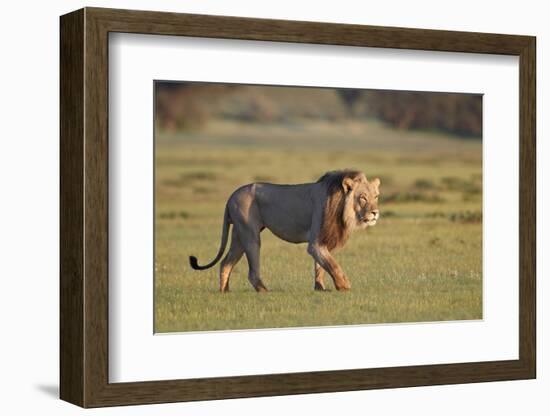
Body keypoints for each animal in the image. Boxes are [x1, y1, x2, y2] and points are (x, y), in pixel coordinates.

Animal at [189, 169, 380, 292]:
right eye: (362, 198)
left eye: (376, 196)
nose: (375, 212)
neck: (341, 207)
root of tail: (231, 196)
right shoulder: (315, 242)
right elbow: (333, 265)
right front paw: (344, 286)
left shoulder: (323, 240)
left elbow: (321, 266)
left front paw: (320, 288)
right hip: (250, 235)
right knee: (251, 272)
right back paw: (264, 291)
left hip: (238, 234)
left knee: (226, 263)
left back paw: (224, 292)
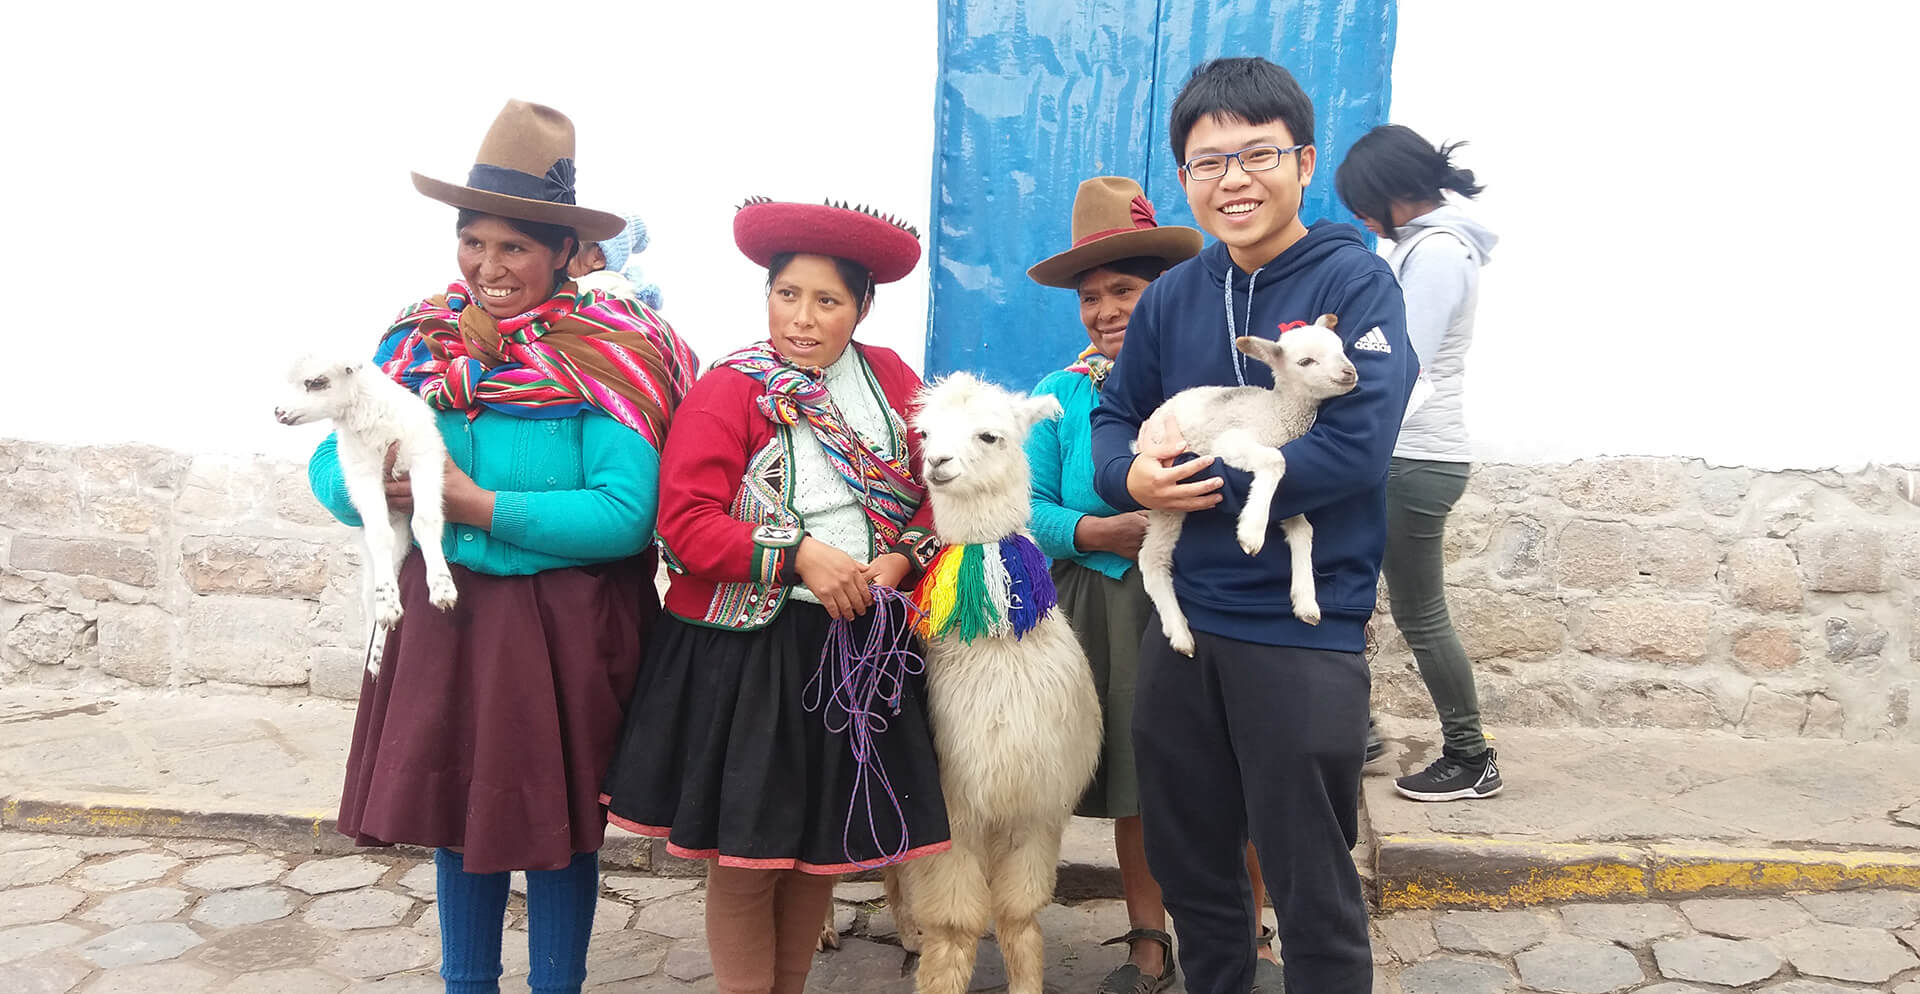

# # # # #

What to work on:
Skip the pictures; extract only the lines from the line with "right knee: (251, 272)" through the final line of the material, exactly as they appear.

Exercise result:
right knee: (251, 272)
right back paw: (264, 291)
left hip: (238, 234)
left knee: (226, 263)
left back paw: (224, 292)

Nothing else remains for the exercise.